# WORK TO BE COMPLETED
Search the data for the string "องทางจ" and gather each line it is in.

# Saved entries
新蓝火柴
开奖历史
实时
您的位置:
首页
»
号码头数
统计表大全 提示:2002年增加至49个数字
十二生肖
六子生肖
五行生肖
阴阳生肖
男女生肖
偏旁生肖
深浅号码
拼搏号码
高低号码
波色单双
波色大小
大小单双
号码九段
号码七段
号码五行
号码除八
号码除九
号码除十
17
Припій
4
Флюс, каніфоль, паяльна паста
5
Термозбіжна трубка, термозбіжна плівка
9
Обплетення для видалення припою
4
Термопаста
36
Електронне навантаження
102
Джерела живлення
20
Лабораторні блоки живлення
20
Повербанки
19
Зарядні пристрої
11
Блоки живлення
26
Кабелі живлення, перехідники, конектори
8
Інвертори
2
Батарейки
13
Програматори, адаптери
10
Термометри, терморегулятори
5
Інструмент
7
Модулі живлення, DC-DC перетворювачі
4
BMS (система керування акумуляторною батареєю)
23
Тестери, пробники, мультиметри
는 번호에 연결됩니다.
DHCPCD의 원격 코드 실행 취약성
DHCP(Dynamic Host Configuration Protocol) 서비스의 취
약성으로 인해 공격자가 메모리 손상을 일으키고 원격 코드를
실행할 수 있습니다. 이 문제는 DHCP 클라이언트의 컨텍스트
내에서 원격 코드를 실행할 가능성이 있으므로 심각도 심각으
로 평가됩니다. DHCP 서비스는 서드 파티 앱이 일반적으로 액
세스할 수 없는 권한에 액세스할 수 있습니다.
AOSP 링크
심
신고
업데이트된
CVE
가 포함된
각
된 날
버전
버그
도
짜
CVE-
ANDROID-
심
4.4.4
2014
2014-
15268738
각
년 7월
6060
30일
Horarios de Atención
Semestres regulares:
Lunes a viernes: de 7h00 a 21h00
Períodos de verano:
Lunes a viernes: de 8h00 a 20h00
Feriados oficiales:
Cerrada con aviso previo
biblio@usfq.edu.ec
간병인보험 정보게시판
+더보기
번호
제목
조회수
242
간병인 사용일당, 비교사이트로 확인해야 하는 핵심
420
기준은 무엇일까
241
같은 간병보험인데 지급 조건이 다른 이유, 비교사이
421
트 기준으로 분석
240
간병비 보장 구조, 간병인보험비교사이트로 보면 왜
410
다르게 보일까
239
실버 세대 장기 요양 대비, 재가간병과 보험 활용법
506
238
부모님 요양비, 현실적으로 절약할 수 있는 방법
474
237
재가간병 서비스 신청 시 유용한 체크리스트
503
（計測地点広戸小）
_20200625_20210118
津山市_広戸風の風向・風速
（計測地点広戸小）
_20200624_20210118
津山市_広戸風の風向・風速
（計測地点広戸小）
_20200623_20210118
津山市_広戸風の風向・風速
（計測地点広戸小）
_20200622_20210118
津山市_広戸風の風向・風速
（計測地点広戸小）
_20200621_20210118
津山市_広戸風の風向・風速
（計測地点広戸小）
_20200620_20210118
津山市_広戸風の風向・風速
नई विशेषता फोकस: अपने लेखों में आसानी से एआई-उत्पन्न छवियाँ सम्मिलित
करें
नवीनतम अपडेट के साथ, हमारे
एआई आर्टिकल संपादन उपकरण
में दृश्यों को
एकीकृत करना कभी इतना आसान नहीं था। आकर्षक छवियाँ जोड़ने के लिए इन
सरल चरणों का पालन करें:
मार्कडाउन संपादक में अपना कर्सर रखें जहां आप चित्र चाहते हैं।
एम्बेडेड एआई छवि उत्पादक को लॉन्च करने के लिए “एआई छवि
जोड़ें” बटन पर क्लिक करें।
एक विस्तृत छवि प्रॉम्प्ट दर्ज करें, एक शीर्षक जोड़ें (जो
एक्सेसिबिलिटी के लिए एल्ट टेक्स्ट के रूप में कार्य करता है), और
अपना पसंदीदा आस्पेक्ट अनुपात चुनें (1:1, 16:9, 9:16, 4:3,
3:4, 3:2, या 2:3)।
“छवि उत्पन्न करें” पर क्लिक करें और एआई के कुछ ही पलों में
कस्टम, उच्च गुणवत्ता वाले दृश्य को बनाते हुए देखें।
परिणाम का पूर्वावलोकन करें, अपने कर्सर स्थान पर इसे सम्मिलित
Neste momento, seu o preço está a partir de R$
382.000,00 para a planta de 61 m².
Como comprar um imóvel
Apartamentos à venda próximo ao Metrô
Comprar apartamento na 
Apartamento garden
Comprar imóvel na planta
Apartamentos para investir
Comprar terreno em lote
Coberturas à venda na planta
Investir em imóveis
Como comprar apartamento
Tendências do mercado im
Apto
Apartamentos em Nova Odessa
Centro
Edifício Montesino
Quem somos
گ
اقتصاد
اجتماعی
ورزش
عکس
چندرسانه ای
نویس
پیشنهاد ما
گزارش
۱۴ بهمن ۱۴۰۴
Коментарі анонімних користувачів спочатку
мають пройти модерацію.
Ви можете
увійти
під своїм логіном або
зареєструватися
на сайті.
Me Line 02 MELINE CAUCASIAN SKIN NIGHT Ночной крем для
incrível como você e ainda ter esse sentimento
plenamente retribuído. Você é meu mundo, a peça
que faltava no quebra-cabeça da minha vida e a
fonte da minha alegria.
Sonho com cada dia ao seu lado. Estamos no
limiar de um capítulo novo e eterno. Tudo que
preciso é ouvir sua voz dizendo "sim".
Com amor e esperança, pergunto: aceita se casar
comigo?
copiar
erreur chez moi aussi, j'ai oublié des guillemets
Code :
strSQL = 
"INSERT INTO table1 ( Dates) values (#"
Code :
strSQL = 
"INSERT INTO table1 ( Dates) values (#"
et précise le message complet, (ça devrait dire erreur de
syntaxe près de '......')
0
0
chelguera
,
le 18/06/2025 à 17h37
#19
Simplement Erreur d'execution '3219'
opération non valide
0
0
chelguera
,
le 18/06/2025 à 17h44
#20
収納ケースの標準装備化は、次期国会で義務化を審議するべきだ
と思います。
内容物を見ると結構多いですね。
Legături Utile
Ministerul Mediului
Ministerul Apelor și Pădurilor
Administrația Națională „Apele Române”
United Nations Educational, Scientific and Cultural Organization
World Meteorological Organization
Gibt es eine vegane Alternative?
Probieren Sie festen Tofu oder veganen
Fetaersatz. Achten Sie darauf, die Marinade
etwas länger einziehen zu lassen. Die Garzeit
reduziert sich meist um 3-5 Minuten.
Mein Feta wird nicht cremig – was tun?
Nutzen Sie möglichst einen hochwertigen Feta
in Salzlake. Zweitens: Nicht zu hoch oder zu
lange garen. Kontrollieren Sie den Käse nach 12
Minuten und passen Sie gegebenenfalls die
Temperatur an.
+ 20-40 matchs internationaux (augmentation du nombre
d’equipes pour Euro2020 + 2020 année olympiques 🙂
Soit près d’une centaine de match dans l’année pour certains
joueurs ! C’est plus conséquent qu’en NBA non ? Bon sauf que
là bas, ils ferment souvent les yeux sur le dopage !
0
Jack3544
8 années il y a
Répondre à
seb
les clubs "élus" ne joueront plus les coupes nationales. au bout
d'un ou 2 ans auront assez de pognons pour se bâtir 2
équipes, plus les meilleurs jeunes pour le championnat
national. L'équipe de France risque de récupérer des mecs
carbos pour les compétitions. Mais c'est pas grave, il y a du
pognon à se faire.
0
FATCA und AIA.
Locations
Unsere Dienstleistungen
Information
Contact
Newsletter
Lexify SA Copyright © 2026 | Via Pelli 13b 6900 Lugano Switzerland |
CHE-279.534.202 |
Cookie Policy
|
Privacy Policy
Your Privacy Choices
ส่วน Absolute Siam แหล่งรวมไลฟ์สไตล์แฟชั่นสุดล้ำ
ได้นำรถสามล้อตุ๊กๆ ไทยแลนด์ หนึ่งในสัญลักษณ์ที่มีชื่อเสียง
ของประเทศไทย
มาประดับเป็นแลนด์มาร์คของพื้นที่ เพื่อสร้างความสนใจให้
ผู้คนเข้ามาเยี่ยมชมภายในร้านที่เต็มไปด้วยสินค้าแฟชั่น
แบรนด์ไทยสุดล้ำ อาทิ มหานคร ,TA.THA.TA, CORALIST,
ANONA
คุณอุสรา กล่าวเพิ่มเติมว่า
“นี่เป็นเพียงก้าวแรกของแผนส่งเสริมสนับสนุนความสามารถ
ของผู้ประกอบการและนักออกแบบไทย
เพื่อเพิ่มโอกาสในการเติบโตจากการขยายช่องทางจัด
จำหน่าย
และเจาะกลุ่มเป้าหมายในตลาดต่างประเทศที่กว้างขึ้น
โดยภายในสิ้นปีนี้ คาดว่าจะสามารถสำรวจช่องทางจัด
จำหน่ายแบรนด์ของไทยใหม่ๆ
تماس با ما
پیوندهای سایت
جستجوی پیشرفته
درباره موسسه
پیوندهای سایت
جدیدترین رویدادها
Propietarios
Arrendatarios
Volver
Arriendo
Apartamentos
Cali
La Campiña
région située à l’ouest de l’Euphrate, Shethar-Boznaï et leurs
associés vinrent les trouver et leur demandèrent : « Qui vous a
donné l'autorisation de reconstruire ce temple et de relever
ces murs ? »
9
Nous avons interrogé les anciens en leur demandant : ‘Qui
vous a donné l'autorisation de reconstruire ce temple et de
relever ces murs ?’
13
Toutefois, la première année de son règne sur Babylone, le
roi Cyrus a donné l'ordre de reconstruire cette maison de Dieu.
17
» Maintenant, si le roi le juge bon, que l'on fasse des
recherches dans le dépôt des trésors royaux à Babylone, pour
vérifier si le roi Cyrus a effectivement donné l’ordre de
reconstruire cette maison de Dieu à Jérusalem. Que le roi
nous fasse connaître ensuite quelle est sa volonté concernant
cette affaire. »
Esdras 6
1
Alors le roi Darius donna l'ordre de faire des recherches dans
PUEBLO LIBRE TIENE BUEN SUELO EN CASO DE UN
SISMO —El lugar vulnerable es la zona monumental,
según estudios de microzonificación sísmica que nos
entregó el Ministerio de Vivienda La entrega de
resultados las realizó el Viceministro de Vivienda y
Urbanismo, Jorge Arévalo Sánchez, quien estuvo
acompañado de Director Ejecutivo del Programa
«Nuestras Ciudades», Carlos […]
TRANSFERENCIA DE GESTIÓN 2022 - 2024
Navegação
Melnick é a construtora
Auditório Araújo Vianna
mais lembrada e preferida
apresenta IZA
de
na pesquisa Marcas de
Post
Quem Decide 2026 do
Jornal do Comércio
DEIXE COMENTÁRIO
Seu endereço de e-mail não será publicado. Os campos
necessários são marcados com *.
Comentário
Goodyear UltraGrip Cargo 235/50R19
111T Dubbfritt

# EXERCISE RESULT
เพื่อเพิ่มโอกาสในการเติบโตจากการขยายช่องทางจัด
โดยภายในสิ้นปีนี้ คาดว่าจะสามารถสำรวจช่องทางจัด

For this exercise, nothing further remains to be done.